It's a pretty effect with an even prettier explanation: By putting the common gut bacterium Escherichia coli in just the right place, physicists have found they can make it swim in counterclockwise loop-the-loops. Other scientists had forced the bacterium to swim in clockwise circles. But the new effect has a particularly appealing explanation, and together the two findings might allow researchers to shuttle bacteria about in tiny "lab-on-a-chip" devices.

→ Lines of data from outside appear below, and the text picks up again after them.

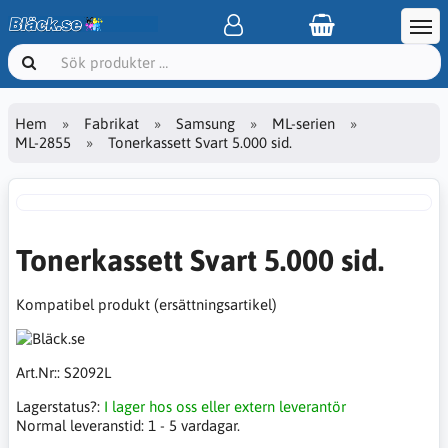
Hem
Fabrikat
Samsung
ML-serien
ML-2855
Tonerkassett Svart 5.000 sid.
Tonerkassett Svart 5.000 sid.
Kompatibel produkt (ersättningsartikel)
Art.Nr::
S2092L
Lagerstatus?:
I lager hos oss eller extern leverantör
Normal leveranstid:
1 - 5 vardagar.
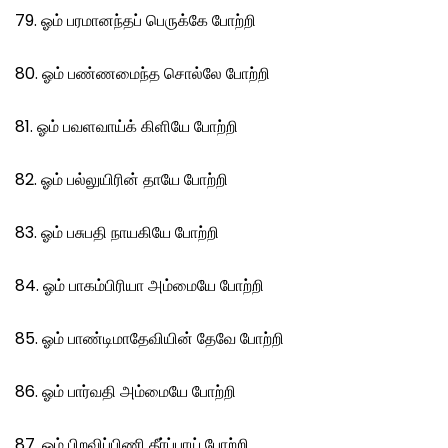
79. ஓம் பரமானந்தப் பெருக்கே போற்றி
80. ஓம் பண்ணமைந்த சொல்லே போற்றி
81. ஓம் பவளவாய்க் கிளியே போற்றி
82. ஓம் பல்லுயிரின் தாயே போற்றி
83. ஓம் பசுபதி நாயகியே போற்றி
84. ஓம் பாகம்பிரியா அம்மையே போற்றி
85. ஓம் பாண்டிமாதேவியின் தேவே போற்றி
86. ஓம் பார்வதி அம்மையே போற்றி
87. ஓம் பிறவிப்பிணி தீர்ப்பாய் போற்றி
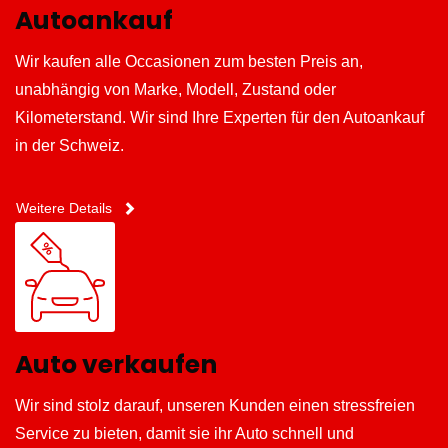
Autoankauf
Wir kaufen alle Occasionen zum besten Preis an,
unabhängig von Marke, Modell, Zustand oder
Kilometerstand. Wir sind Ihre Experten für den Autoankauf
in der Schweiz.
Weitere Details
Auto verkaufen
Wir sind stolz darauf, unseren Kunden einen stressfreien
Service zu bieten, damit sie ihr Auto schnell und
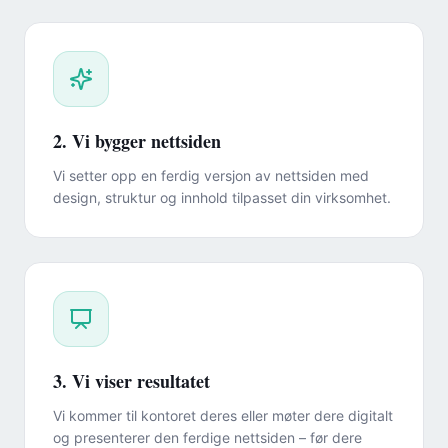
2. Vi bygger nettsiden
Vi setter opp en ferdig versjon av nettsiden med
design, struktur og innhold tilpasset din virksomhet.
3. Vi viser resultatet
Vi kommer til kontoret deres eller møter dere digitalt
og presenterer den ferdige nettsiden – før dere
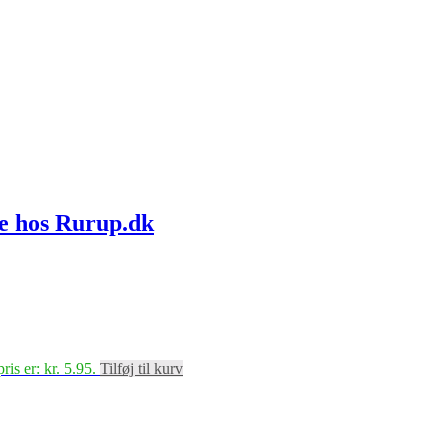
ne hos Rurup.dk
ris er: kr. 5.95.
Tilføj til kurv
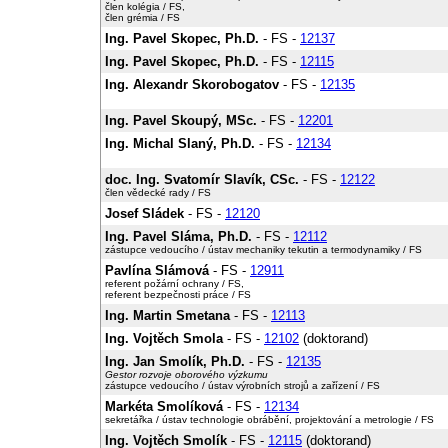
člen kolégia / FS,
člen grémia / FS
Ing. Pavel Skopec, Ph.D.
- FS -
12137
Ing. Pavel Skopec, Ph.D.
- FS -
12115
Ing. Alexandr Skorobogatov
- FS -
12135
Ing. Pavel Skoupý, MSc.
- FS -
12201
Ing. Michal Slaný, Ph.D.
- FS -
12134
doc. Ing. Svatomír Slavík, CSc.
- FS -
12122
člen vědecké rady / FS
Josef Sládek
- FS -
12120
Ing. Pavel Sláma, Ph.D.
- FS -
12112
zástupce vedoucího / ústav mechaniky tekutin a termodynamiky / FS
Pavlína Slámová
- FS -
12911
referent požární ochrany / FS,
referent bezpečnosti práce / FS
Ing. Martin Smetana
- FS -
12113
Ing. Vojtěch Smola
- FS -
12102
(doktorand)
Ing. Jan Smolík, Ph.D.
- FS -
12135
Gestor rozvoje oborového výzkumu
zástupce vedoucího / ústav výrobních strojů a zařízení / FS
Markéta Smolíková
- FS -
12134
sekretářka / ústav technologie obrábění, projektování a metrologie / FS
Ing. Vojtěch Smolík
- FS -
12115
(doktorand)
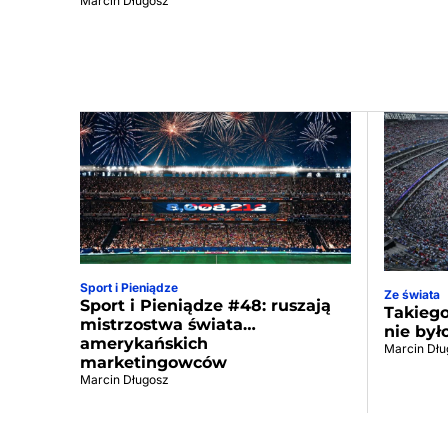
Marcin Długosz
Sport i Pieniądze
Ze świata
Sport i Pieniądze #48: ruszają
Takiego
mistrzostwa świata…
nie był
amerykańskich
Marcin Dłu
marketingowców
Marcin Długosz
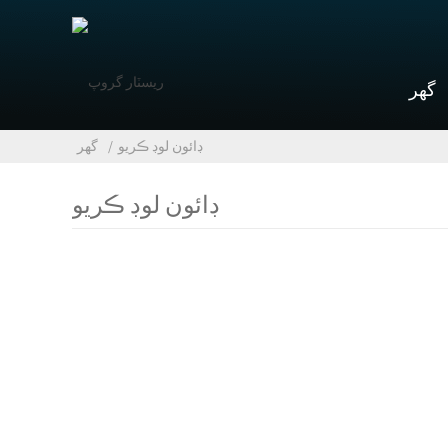
گهر
ڊائون لوڊ ڪريو
گهر
ڊائون لوڊ ڪريو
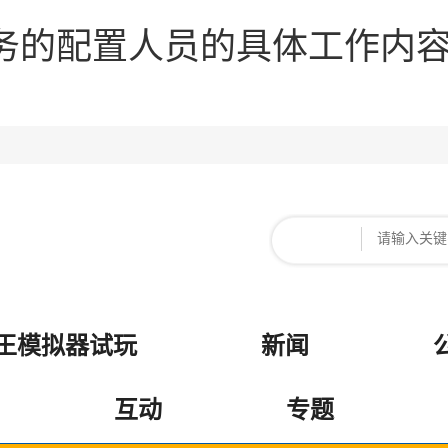
务的配置人员的具体工作内容
女王模拟器试玩
新闻
互动
专题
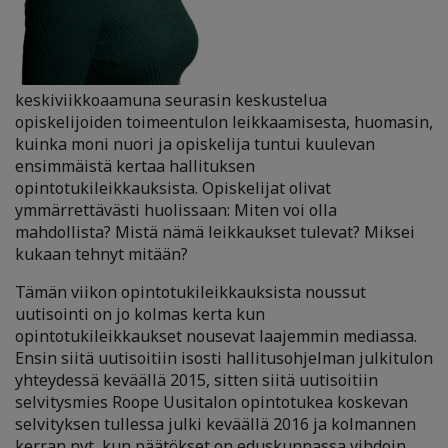
keskiviikkoaamuna seurasin keskustelua
opiskelijoiden toimeentulon leikkaamisesta, huomasin,
kuinka moni nuori ja opiskelija tuntui kuulevan
ensimmäistä kertaa hallituksen
opintotukileikkauksista. Opiskelijat olivat
ymmärrettävästi huolissaan: Miten voi olla
mahdollista? Mistä nämä leikkaukset tulevat? Miksei
kukaan tehnyt mitään?
Tämän viikon opintotukileikkauksista noussut
uutisointi on jo kolmas kerta kun
opintotukileikkaukset nousevat laajemmin mediassa.
Ensin siitä uutisoitiin isosti hallitusohjelman julkitulon
yhteydessä keväällä 2015, sitten siitä uutisoitiin
selvitysmies Roope Uusitalon opintotukea koskevan
selvityksen tullessa julki keväällä 2016 ja kolmannen
kerran nyt, kun päätökset on eduskunnassa vihdoin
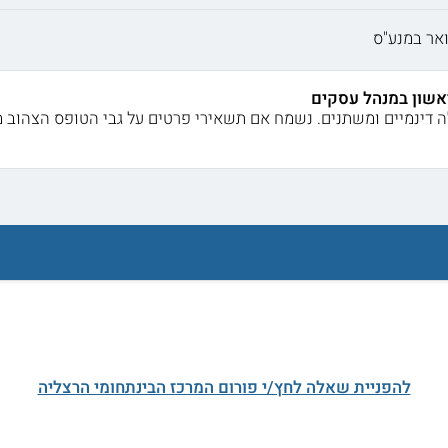
אר במנע"ס
אשון במנהל עסקים
ה דינמיים ומשתנים. נשמח אם תשאירי פרטים על גבי הטופס הצהוב מט
להפניית שאלה לחץ/י פורום המרכז הבינתחומי הרצליה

An E. coli bacterium is a tiny torpedo propelled by a corkscrew-shaped filament called a flagellum. The flagellum spins like a propeller, pushing water backward and thus the bacterium forward through the water. Normally, the bacterium moves in a straight line. But when it swims near a solid surface, like a manta ray skimming the seafloor, something different happens: It veers to the right—clockwise when viewed from above. Scientists provided a quantitative explanation of the effect in 2006.
The spinning flagellum not only pushes water backward but also swirls it so that it should flow sideways over the surface. But at the boundary of a liquid and a solid,water must obey a "no-slip boundary condition," which means that it's stuck to the solid and can't flow. So, instead of pushing the water one way across the surface, the spinning flagellum pushes itself sideways in the other direction. That causes the whole cell to yaw and its path to curve. And because all E. coli flagella curl and whirl in the same direction, the microbes always turn right.

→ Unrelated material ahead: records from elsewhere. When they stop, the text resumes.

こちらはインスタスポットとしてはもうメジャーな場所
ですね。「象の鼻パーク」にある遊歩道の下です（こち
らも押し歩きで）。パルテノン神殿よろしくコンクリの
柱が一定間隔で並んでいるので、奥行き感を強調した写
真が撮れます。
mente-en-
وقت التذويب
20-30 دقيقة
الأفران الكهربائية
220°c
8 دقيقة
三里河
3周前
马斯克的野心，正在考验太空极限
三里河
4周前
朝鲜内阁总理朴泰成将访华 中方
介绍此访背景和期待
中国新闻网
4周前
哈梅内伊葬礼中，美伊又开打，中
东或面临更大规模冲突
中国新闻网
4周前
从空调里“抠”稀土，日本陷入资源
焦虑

Now, physicist Roberto Di Leonardo of the Italian National Research Council at the University of Rome "La Sapienza" and colleagues have observed the reverse effect. They imaged E. coli swimming in a water droplet hanging from a glass slide and found that the bacteria near the air swim to the left, or counterclockwise, as they reported online 19 January in Physical Review Letters.

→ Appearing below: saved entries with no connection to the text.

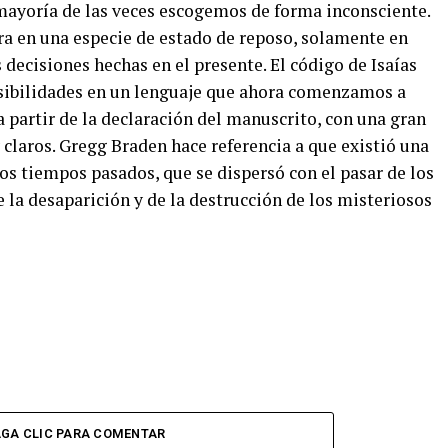
mayoría de las veces escogemos de forma inconsciente.
ra en una especie de estado de reposo, solamente en
 decisiones hechas en el presente. El código de Isaías
osibilidades en un lenguaje que ahora comenzamos a
, a partir de la declaración del manuscrito, con una gran
claros. Gregg Braden hace referencia a que existió una
os tiempos pasados, que se dispersó con el pasar de los
e la desaparición y de la destrucción de los misteriosos
GA CLIC PARA COMENTAR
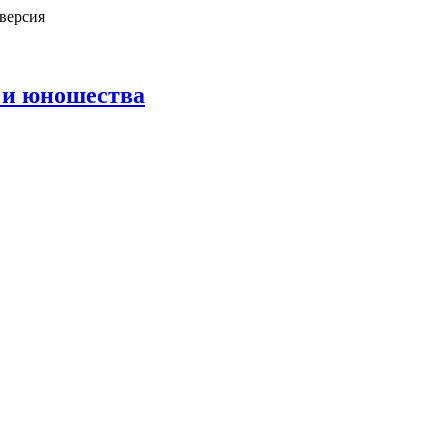
версия
 и юношества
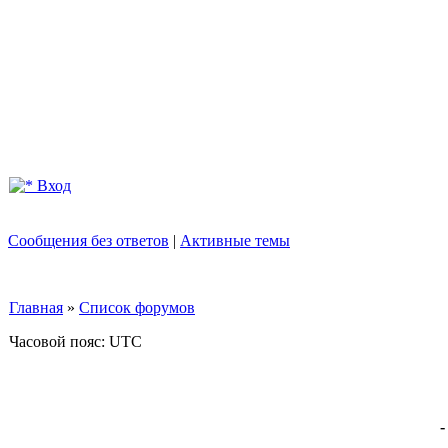
Вход
Сообщения без ответов
|
Активные темы
Главная
»
Список форумов
Часовой пояс: UTC
-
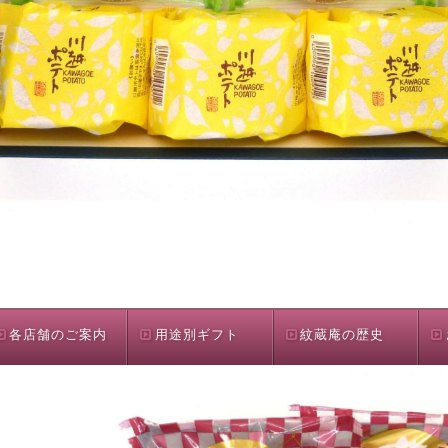
各店舗のご案内
用途別ギフト
紋蔵庵の歴史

Why the reversal? The physicists knew that the water-air surface is a "perfect-slip" boundary, along which water can flow without resistance. To figure out what that meant for a nearby E. coli, they used a standard problem-solving trick. As it churns away near the perfect-slip boundary, the single bacterium makes the water flow in exactly the same way it would if the water continued past the surface and an identical-but-opposite bacterium were swimming on the other side, like a reflection in a mirror. The swirling tail of such an "image bacterium" would produce a sideways flow in the vicinity of the tail of real E. coli that would pull the real microbe's flagellum with it in the direction opposite to the push felt near a solid surface. So the real bacterium circles to the left. (College physics textbooks use similar reasoning to explain why charged particles are attracted to a metal surface.)
Researchers had expected that changing the type of surface would change the direction of turning, but "it's the first time that [the reversal] has been observed and the first time it's been explained in terms of a whole image bacteria," Di Leonardo says. Even with the image technique, the hydrodynamic problem is mathematically demanding, says Eric Lauga, the biophysicist and applied mathematician at the University of California, San Diego, who led the analysis of the clockwise turning in the 2006 paper. "They do a great job of quantifying the experiment, which is not a trivial thing to do," he says.
Di Leonard notes that by patterning them on the nanometer scale, researchers can now make surfaces either stickier or slipperier to liquids, so the two effects might serve to steer bacteria through tiny devices. Conversely, Lauga suggests, researchers could get useful information about an unknown surface by plopping E. coli down on it and watching which way microbes swim.